As for a lack of motivation. The film does not take place in Happy Valley, people do not sing kumbyyah. All of L.A. is a miasmic disapora of hopelessness, darkness, it a portent of hell. The ubiquitous advertisements urging people to commute to the off-world, for a new life, are a ruse. Those who can leave have already left. The adverts for the off-world remind me of the line from the song, "Will The Circle Be Un-Broken, "there’s a better home awaiting, in the sky Lord, in the sky.” https://www.youtube.com/watch?v=7bRJLkNqNXI. So, if we search for motivation perhaps we look no further than that of getting through one day so to live another day, and emotions are buried under the daily grind of life.
With no emotional depth coming from Deckard we are urged to look toward Roy Batty. Batty's first words when he visits the eye-maker are lines from, Paradise Lost. Milton’s Lucifer is evil, vile, he has gone against God, yet Milton portrays him in a way that makes it possible to empathize with his plight. The criticism however comes from that any understanding or empathy we might have for him is lost when he kills J.F.Sebastian(William Sanderson). It is a good question. Why, would he kill the only sympathetic character in the film? We can speculate.
J.F. is a sick man. He suffers from progenia syndrome, a fatal disease that usually takes the person’s life in the mid to late teens. J.F. is twenty-five and is living on borrowed time.
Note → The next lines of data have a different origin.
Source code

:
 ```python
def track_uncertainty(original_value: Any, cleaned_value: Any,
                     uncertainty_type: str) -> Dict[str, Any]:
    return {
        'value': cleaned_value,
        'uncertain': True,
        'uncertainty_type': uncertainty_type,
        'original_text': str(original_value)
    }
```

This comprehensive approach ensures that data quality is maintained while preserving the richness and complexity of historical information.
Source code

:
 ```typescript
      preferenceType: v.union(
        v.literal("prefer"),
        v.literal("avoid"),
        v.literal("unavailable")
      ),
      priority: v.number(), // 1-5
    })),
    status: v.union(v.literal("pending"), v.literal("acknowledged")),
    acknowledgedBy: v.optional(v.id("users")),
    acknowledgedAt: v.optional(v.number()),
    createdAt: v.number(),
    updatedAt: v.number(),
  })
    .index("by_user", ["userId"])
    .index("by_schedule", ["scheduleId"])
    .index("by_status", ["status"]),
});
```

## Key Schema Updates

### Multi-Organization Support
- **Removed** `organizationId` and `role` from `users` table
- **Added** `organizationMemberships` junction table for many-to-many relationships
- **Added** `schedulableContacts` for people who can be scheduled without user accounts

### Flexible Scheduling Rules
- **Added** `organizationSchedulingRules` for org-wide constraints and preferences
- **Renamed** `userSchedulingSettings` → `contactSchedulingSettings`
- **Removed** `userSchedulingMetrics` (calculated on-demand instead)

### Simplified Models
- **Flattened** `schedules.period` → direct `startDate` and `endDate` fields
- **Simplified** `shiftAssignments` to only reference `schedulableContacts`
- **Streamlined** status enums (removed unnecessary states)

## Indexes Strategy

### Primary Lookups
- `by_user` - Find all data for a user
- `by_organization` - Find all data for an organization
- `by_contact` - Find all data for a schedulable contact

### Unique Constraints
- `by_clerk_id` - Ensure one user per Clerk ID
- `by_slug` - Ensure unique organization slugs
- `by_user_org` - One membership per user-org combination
Does he live in fear? Is Batty doing him a favor by not letting J.F. live in fear? Is J.F. killed because he works with Tyrell? Whatever the reason, Batty chose to kill him, and we cannot find a good reason as to why. Batty, was made to kill, usually at the behest and for the reasons of others, but beginning with the murder of the passengers and crew shuttle now kills for a reason. Batty will kill for his own reasons. Batty has freedom to choose his own decisions. But, Sebastian's death is not enough reason to detract from the film.
A question I have, is why does Batty choose to save Deckard? He could have watched Deckard fall to his death. If Deckard was a replicant, is it one replicant saving another? Or as he nears the end of his life does Batty choose to show another side of himself? We can empathize with Batty seeking penance from his maker, who rebuffs him by telling him instead to revel in his exploits. Batty wants his legacy to be remembered, and so Deckard is saved. He tells Deckard that he has, “...seen things you people wouldn’t believe…” Don’t we all want to pass on to our heirs what we have seen, or done, And he laments by acknowledging that all he has seen, everything he has done, ”All those moments will be lost in time like tears in the rain.” Is that not a fear we can understand? Sebastian's killing notwithstanding there is a lot for which we can empathize with Batty.
The one emotion that the stoic Deckard has no trouble in expressing is fear. Abject fear. We see this when Brion tells him, “Painful to live in fear isnt’ it?” And Roy reinforces that, “It’s quite an experience to live in fear. That’s what it is to be as a slave.” Maybe he saved him because Batty can empathize with living in fear, as do many of us.
I should point out that Arthur Grant listed a lot of positives. There are some films in his list that indeed are not well dressed. Blade Runner, in my opinon is dressed to the nines.